## PROBLEM
Repeat only the stretch of lines below that runs from the line with "DISCUSSIONI" through the line with "La società si sviluppa. Ed Alitalia?", unaltered.

[Transcribed page contents]
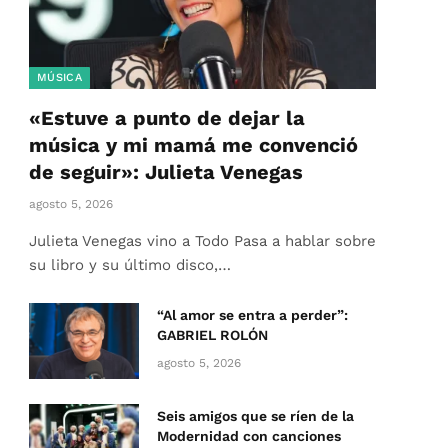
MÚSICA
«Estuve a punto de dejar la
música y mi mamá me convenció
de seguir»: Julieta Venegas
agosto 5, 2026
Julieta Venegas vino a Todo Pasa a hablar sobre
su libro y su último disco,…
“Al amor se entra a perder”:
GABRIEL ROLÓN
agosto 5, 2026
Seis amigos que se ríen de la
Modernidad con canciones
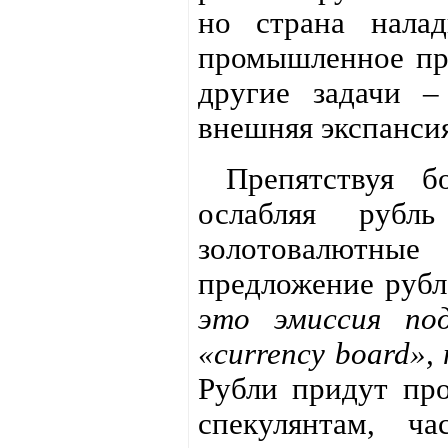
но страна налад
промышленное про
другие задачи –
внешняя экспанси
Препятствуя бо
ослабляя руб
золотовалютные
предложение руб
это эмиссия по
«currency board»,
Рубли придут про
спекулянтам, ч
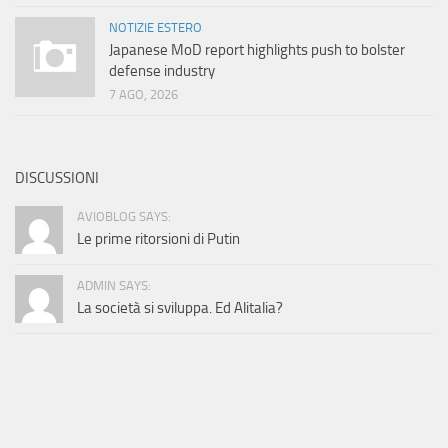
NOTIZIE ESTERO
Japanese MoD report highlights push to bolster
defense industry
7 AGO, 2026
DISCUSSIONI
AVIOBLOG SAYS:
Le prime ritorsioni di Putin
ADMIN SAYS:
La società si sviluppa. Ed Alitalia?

==

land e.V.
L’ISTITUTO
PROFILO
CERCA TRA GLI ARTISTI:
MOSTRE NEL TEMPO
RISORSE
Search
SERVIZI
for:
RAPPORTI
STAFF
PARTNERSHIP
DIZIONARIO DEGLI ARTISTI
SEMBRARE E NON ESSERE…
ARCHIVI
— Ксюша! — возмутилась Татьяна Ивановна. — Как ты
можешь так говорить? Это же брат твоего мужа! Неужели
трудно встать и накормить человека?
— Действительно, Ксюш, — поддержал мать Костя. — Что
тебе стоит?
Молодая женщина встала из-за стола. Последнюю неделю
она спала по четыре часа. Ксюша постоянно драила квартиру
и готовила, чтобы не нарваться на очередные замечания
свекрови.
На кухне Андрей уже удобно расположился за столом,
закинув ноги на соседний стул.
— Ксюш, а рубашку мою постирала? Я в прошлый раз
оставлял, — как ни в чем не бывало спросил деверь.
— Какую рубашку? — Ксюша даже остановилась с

## TASK RESULT
DISCUSSIONI
AVIOBLOG SAYS:
Le prime ritorsioni di Putin
ADMIN SAYS:
La società si sviluppa. Ed Alitalia?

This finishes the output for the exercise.